La journée touche à sa fin. Les monts du massif du Goda, qui culminent à 1 700 mètres, nous attendent. Le marabout du cheikh Abayazid al-Bastany, daté du XVIe siècle, domine la vallée. « Le tombeau de ce saint originaire de Perse qui est mort dans nos montagnes, est devenu un lieu de pèlerinage, raconte Baragoïta. Chez nous, on dit que si on accomplit sept fois le pèlerinage, à pied, de Tadjourah, c’est comme si on était allé à La Mecque accomplir le hadj. » La forêt brumeuse du Day couvre une surface de 900 hectares. C’est le seul vestige d’une forêt primaire de genévriers qui s’est contractée au rythme des réchauffements terrestres. Babouins sacrés d’Égypte, singes verts, phacochères, infinie variété d’oiseaux et même quelques panthères (on en recenserait une douzaine), c’est un exceptionnel réservoir de biodiversité.
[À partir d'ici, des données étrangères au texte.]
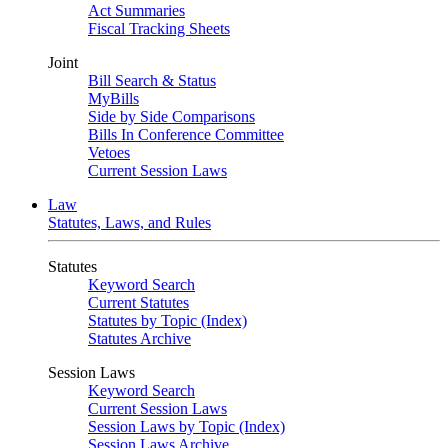
Act Summaries
Fiscal Tracking Sheets
Joint
Bill Search & Status
MyBills
Side by Side Comparisons
Bills In Conference Committee
Vetoes
Current Session Laws
Law
Statutes, Laws, and Rules
Statutes
Keyword Search
Current Statutes
Statutes by Topic (Index)
Statutes Archive
Session Laws
Keyword Search
Current Session Laws
Session Laws by Topic (Index)
Session Laws Archive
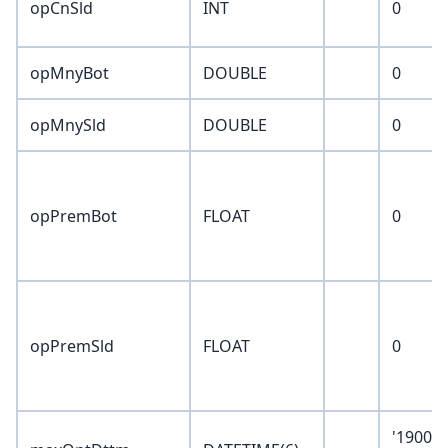
opCnSld
INT
0
opMnyBot
DOUBLE
0
opMnySld
DOUBLE
0
opPremBot
FLOAT
0
opPremSld
FLOAT
0
'1900-0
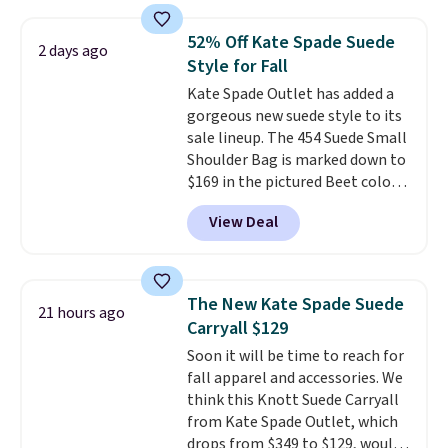
a crossbody strap so you can go
hands-free. Shipping is free. This
52% Off Kate Spade Suede
2 days ago
is a final sale and cannot be
Style for Fall
exchanged or returned.
Kate Spade Outlet has added a
gorgeous new suede style to its
sale lineup. The 454 Suede Small
Shoulder Bag is marked down to
$169 in the pictured Beet color.
Crafted from soft suede, this
View Deal
structured shoulder bag has a
clean, minimalist silhouette
that transitions effortlessly
from weekday errands to dinner
The New Kate Spade Suede
21 hours ago
out. Despite its compact profile,
Carryall $129
it has room for your phone,
Soon it will be time to reach for
wallet, keys, and other daily
fall apparel and accessories. We
essentials, with an interior slip
think this Knott Suede Carryall
pocket to keep smaller items
from Kate Spade Outlet, which
organized. If you've been
drops from $349 to $129, would
thinking about adding a suede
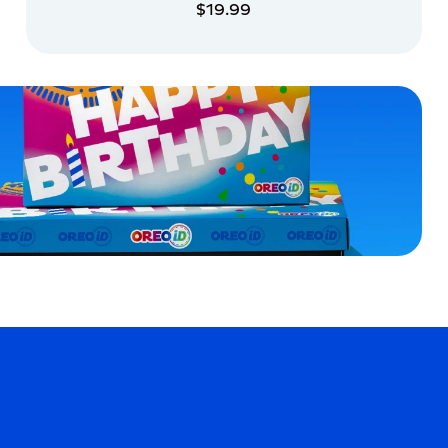
$19.99
ADD TO CART
ADD TO CART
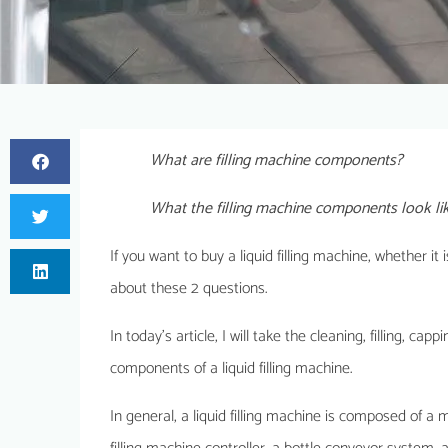
What are filling machine components?
What the filling machine components look li
If you want to buy a liquid filling machine, whether i
about these 2 questions.
In today’s article, I will take the cleaning, filling, ca
components of a liquid filling machine.
In general, a liquid filling machine is composed of 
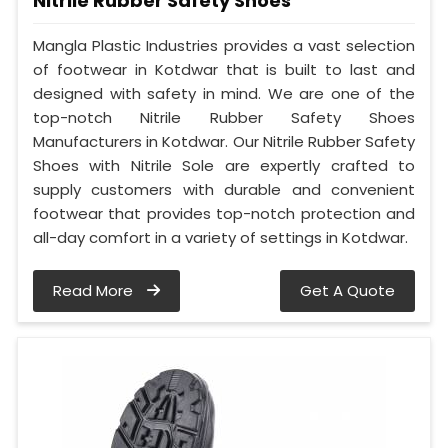
Nitrile Rubber Safety Shoes
Mangla Plastic Industries provides a vast selection
of footwear in Kotdwar that is built to last and
designed with safety in mind. We are one of the
top-notch Nitrile Rubber Safety Shoes
Manufacturers in Kotdwar. Our Nitrile Rubber Safety
Shoes with Nitrile Sole are expertly crafted to
supply customers with durable and convenient
footwear that provides top-notch protection and
all-day comfort in a variety of settings in Kotdwar.
Read More
Get A Quote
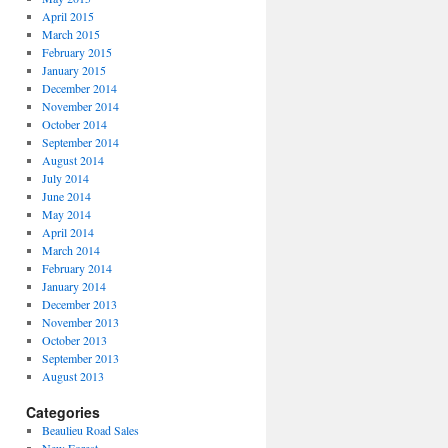
April 2015
March 2015
February 2015
January 2015
December 2014
November 2014
October 2014
September 2014
August 2014
July 2014
June 2014
May 2014
April 2014
March 2014
February 2014
January 2014
December 2013
November 2013
October 2013
September 2013
August 2013
Categories
Beaulieu Road Sales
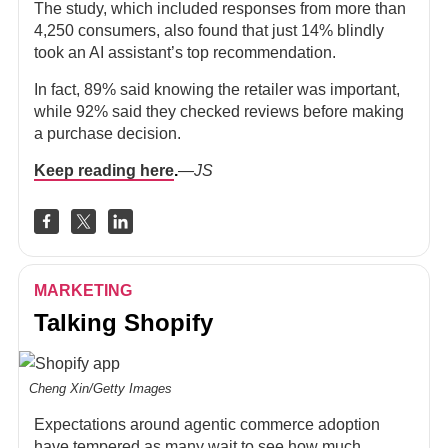
The study, which included responses from more than
4,250 consumers, also found that just 14% blindly
took an AI assistant’s top recommendation.
In fact, 89% said knowing the retailer was important,
while 92% said they checked reviews before making
a purchase decision.
Keep reading here
.
—JS
MARKETING
Talking Shopify
Cheng Xin/Getty Images
Expectations around agentic commerce adoption
have
tempered
as many wait to see how much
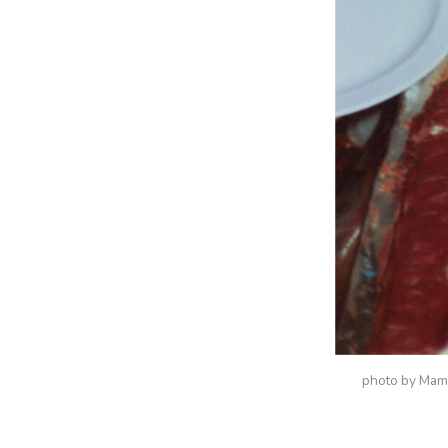
photo by Ma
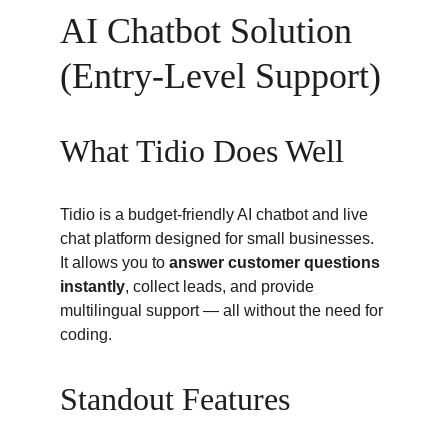
AI Chatbot Solution 
(Entry-Level Support)
What Tidio Does Well
Tidio is a budget-friendly AI chatbot and live 
chat platform designed for small businesses. 
It allows you to 
answer customer questions 
instantly
, collect leads, and provide 
multilingual support — all without the need for 
coding.
Standout Features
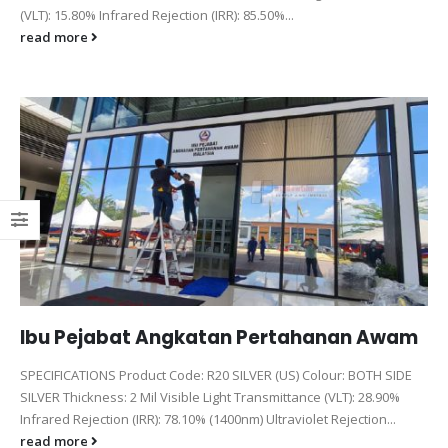
(VLT): 15.80% Infrared Rejection (IRR): 85.50%...
read more
Ibu Pejabat Angkatan Pertahanan Awam
SPECIFICATIONS Product Code: R20 SILVER (US) Colour: BOTH SIDE
SILVER Thickness: 2 Mil Visible Light Transmittance (VLT): 28.90%
Infrared Rejection (IRR): 78.10% (1400nm) Ultraviolet Rejection...
read more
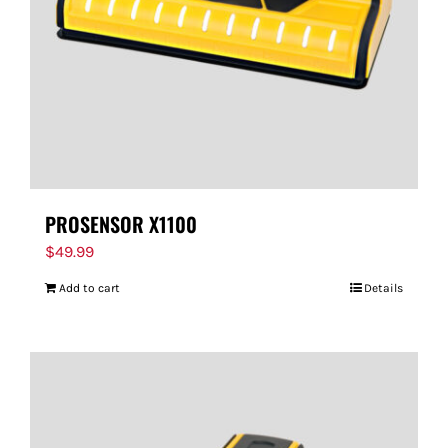
PROSENSOR X1100
$
49.99
Add to cart
Details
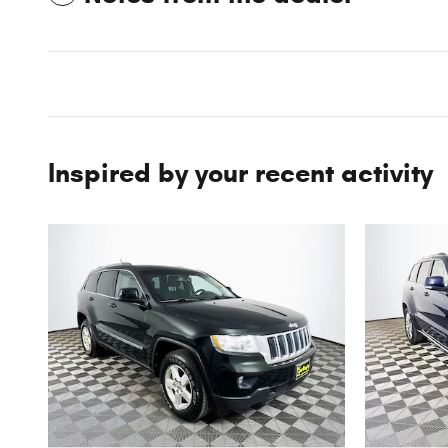
Inspired by your recent activity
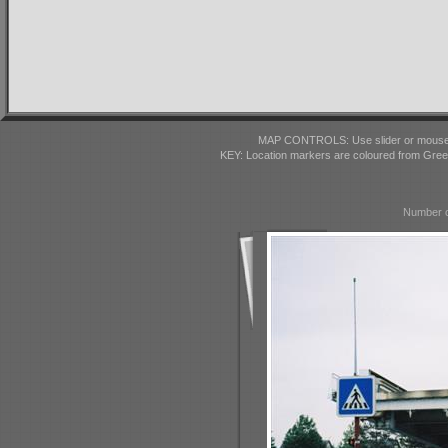
MAP CONTROLS: Use slider or mousewhe
KEY: Location markers are coloured from Gre
Number o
Aujourd’hui, le site est menacé. Les genévriers, attaqués par un redoutable champignon, l’armillaire, meurent les uns après les autres. Les arbres malades sont phagocytés par des figuiers étrangleurs, qui se servent de leurs troncs comme tuteurs avant de les faire mourir. Autre facteur négatif, le pastoralisme. La forêt du Day s’est transformée en terrain de pâturage pour les troupeaux de chèvres et de zébus. Les nomades n’ont pas conscience que le surpâturage empêche la régénération des plantes. Les arbres meurent, le sol s’érode, la forêt régresse. Elle a perdu les deux tiers de sa surface depuis 1949. Si rien n’est fait, dans trente ans, la forêt du Day aura disparu.